Assigned task -
Could you reproduce, character for character, the lines of the records below from the line with "and realizing itself." to the line with "- **All our", including both of those lines?

Records supplied -
##########

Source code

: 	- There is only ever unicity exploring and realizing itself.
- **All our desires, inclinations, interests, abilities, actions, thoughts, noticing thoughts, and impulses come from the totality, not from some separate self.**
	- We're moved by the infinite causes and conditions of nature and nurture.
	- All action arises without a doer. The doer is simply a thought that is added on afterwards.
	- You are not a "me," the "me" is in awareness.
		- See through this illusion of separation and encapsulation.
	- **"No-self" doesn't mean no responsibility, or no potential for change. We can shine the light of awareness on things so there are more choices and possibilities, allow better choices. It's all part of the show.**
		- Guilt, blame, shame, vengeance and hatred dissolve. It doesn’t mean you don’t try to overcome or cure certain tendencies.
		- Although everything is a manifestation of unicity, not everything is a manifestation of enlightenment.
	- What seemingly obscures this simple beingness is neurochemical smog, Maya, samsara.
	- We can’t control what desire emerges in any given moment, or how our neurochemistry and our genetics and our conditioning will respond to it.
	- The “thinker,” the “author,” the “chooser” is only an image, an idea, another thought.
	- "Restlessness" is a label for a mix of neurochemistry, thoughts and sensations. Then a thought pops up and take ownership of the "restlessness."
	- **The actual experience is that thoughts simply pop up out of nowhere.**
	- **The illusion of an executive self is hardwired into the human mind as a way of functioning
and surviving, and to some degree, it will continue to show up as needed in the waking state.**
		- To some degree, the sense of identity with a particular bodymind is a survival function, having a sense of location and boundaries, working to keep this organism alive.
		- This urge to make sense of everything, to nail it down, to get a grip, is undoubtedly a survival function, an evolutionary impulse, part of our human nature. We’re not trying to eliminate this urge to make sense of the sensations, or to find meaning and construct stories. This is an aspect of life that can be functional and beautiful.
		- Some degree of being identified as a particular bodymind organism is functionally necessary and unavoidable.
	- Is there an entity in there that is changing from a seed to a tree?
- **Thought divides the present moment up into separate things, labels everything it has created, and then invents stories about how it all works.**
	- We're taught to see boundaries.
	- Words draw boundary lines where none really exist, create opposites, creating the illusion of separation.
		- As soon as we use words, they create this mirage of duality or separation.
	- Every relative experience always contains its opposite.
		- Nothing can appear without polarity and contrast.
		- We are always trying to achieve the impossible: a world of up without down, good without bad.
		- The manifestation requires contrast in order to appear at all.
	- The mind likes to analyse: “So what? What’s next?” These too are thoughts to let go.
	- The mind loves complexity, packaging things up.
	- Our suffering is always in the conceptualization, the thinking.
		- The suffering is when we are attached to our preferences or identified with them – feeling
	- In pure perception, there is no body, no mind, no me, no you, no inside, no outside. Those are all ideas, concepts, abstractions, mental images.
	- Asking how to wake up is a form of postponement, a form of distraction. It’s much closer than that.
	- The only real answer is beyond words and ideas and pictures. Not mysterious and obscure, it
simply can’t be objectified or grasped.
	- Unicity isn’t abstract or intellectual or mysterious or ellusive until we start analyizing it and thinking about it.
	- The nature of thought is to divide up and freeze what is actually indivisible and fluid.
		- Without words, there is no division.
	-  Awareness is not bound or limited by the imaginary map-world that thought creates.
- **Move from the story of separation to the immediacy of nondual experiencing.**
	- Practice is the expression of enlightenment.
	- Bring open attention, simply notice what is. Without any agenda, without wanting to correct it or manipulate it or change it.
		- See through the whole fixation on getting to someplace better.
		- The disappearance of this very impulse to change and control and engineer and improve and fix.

##########

Exercise solution -
: 	- There is only ever unicity exploring and realizing itself.
- **All our desires, inclinations, interests, abilities, actions, thoughts, noticing thoughts, and impulses come from the totality, not from some separate self.**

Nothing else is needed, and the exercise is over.